*Task objective:* Repeat the listing word for word, but skip any pictures.

*Recorded data:*
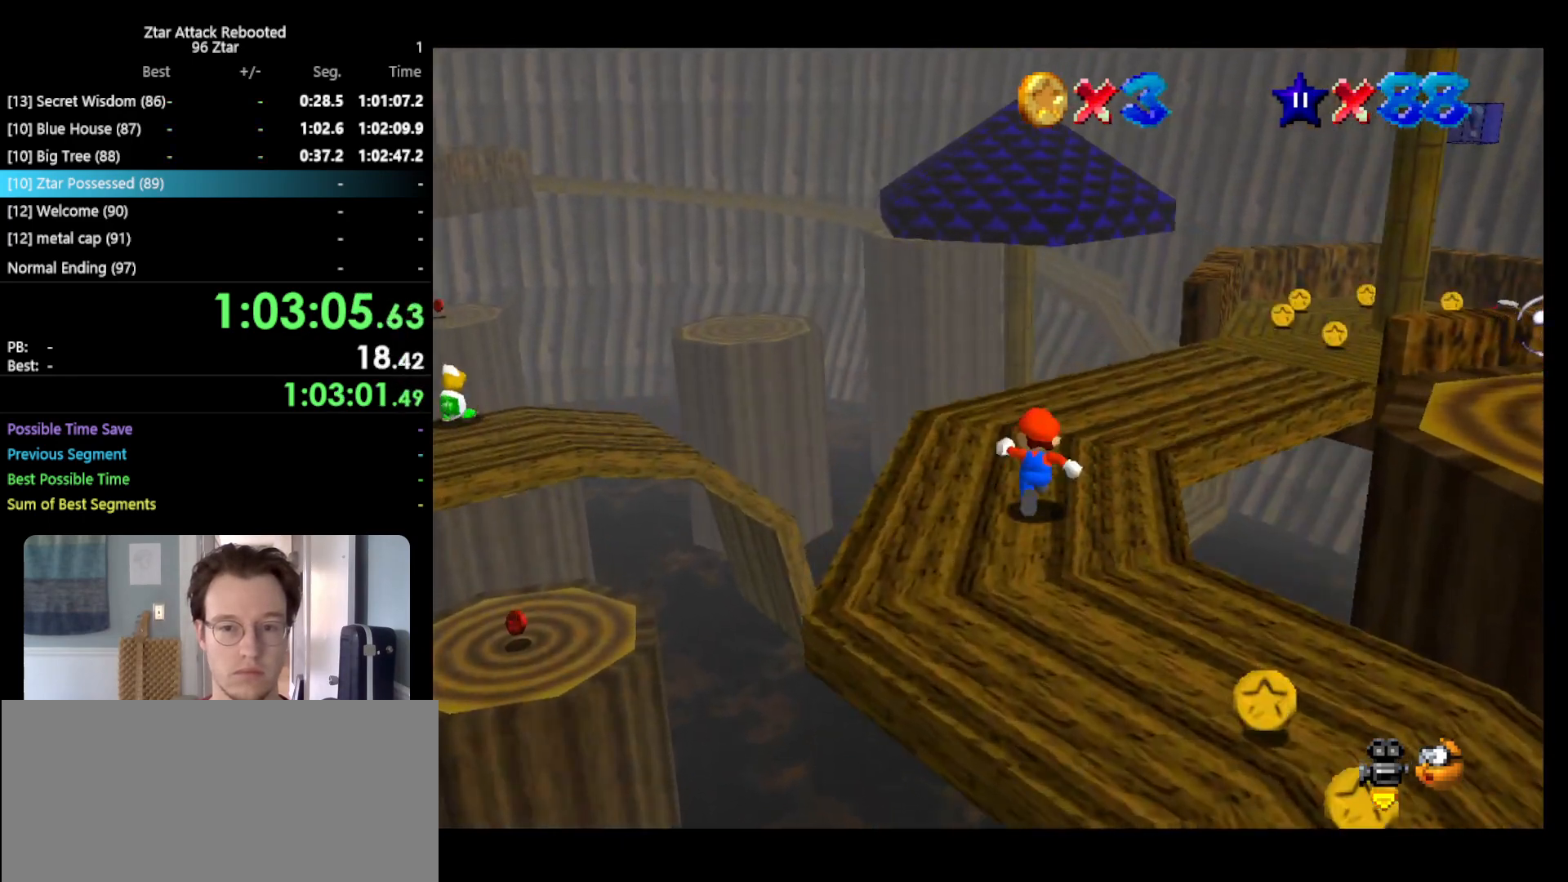
{"buttons": [], "left_stick": "up-right", "events": [[117, "left_stick", "up-right"], [233, "B", "down"], [350, "B", "up"]]}
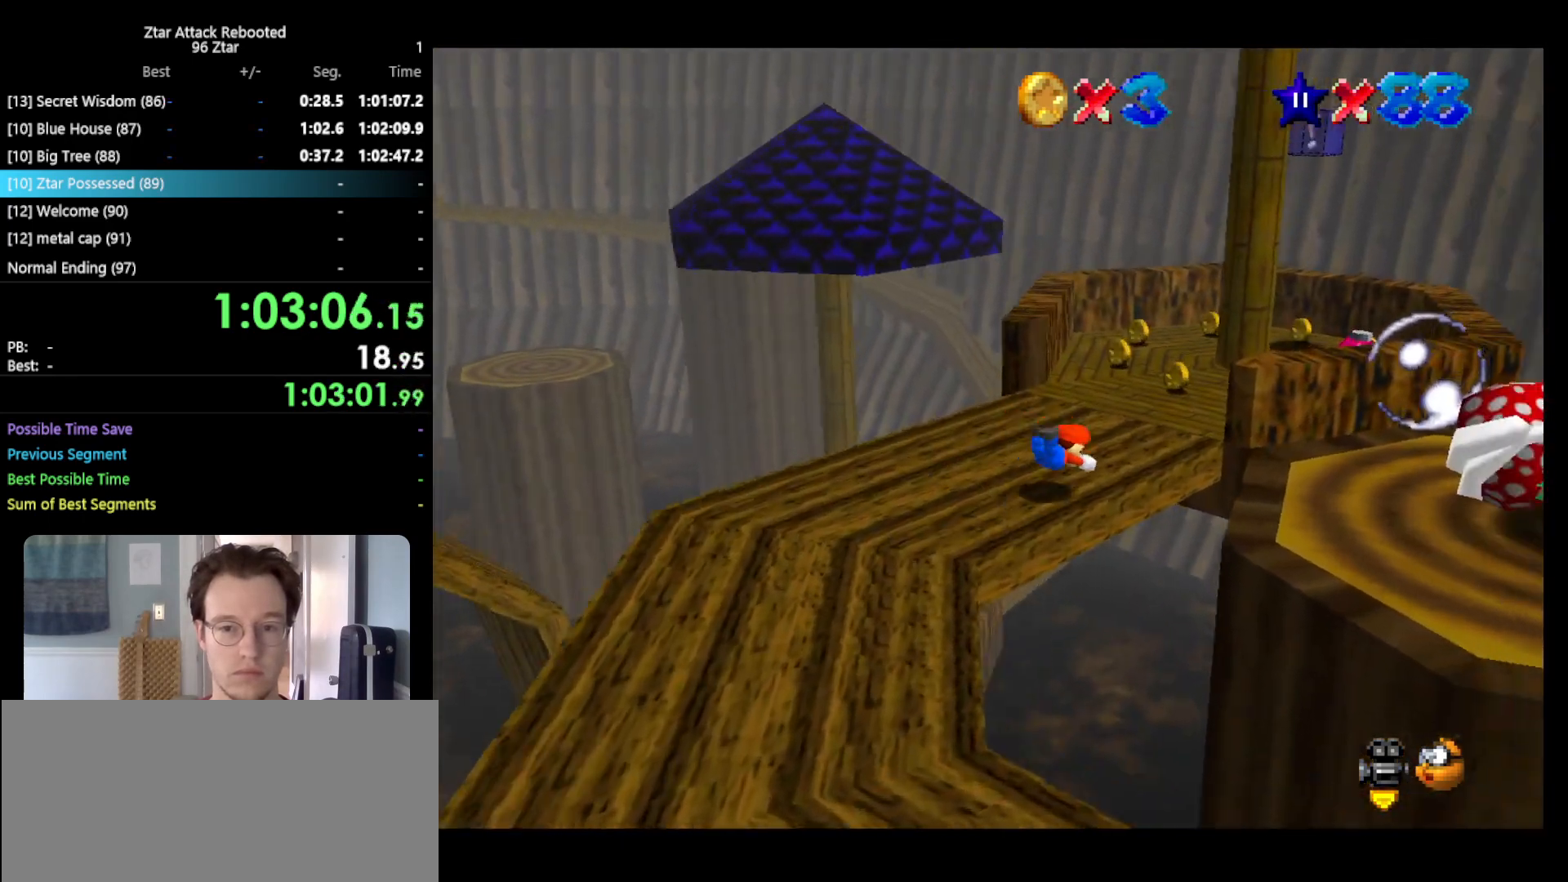
{"buttons": [], "left_stick": "up", "events": [[117, "A", "down"], [117, "B", "down"], [183, "A", "up"], [183, "B", "up"], [183, "left_stick", "center"], [500, "left_stick", "up"]]}
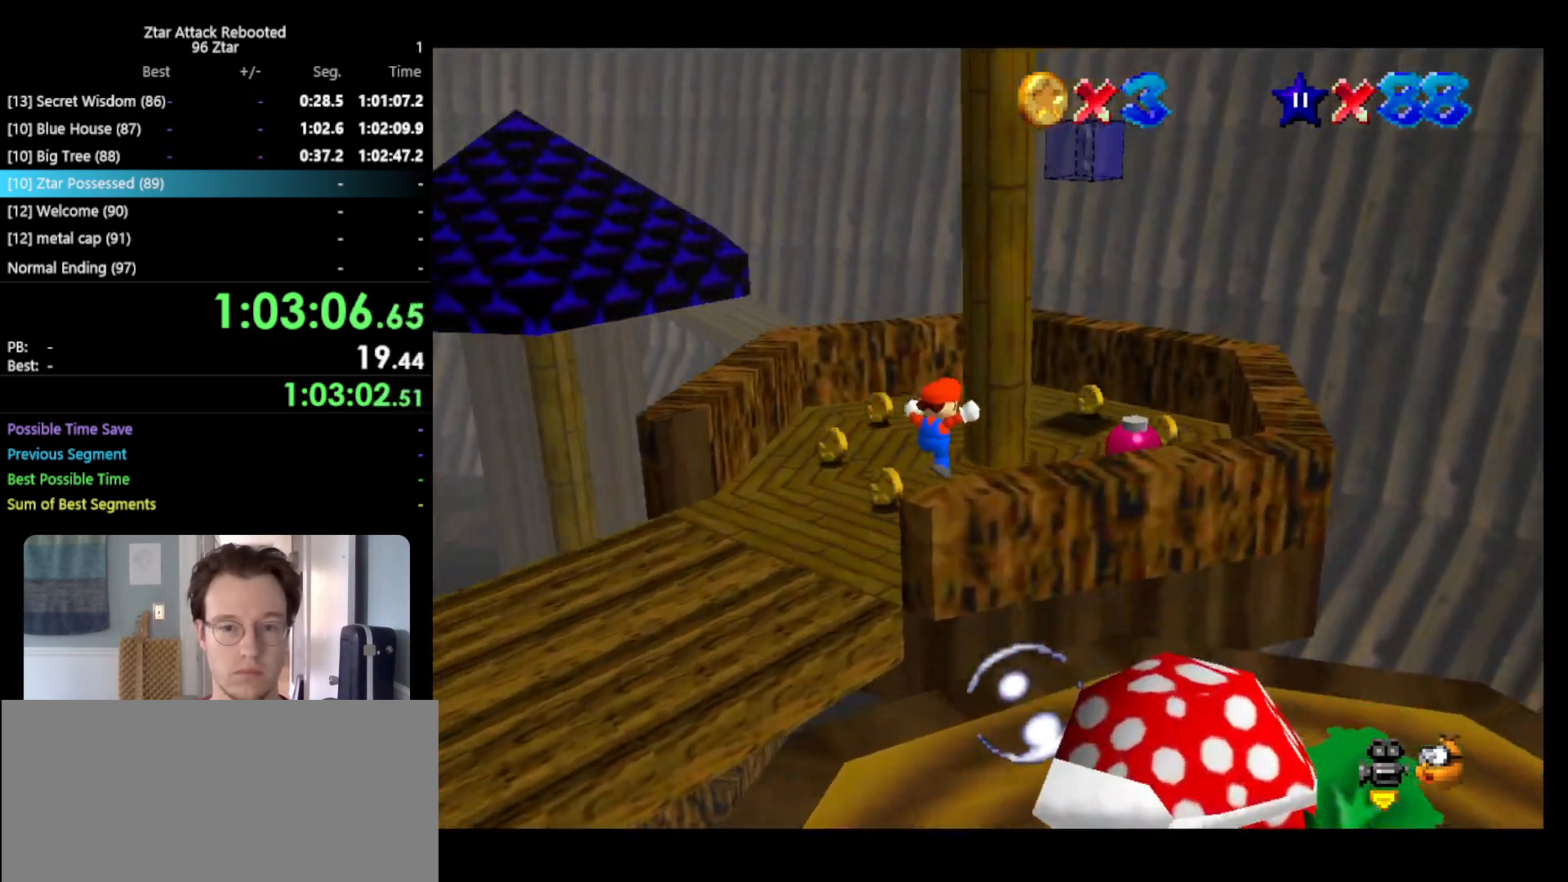
{"buttons": ["A"], "left_stick": "up-left", "events": [[33, "left_stick", "up-left"], [367, "A", "down"]]}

*Response area:*
{"buttons": [], "left_stick": "up-right", "events": [[117, "left_stick", "up-right"], [233, "B", "down"], [350, "B", "up"]]}
{"buttons": [], "left_stick": "up", "events": [[117, "A", "down"], [117, "B", "down"], [183, "A", "up"], [183, "B", "up"], [183, "left_stick", "center"], [500, "left_stick", "up"]]}
{"buttons": ["A"], "left_stick": "up-left", "events": [[33, "left_stick", "up-left"], [367, "A", "down"]]}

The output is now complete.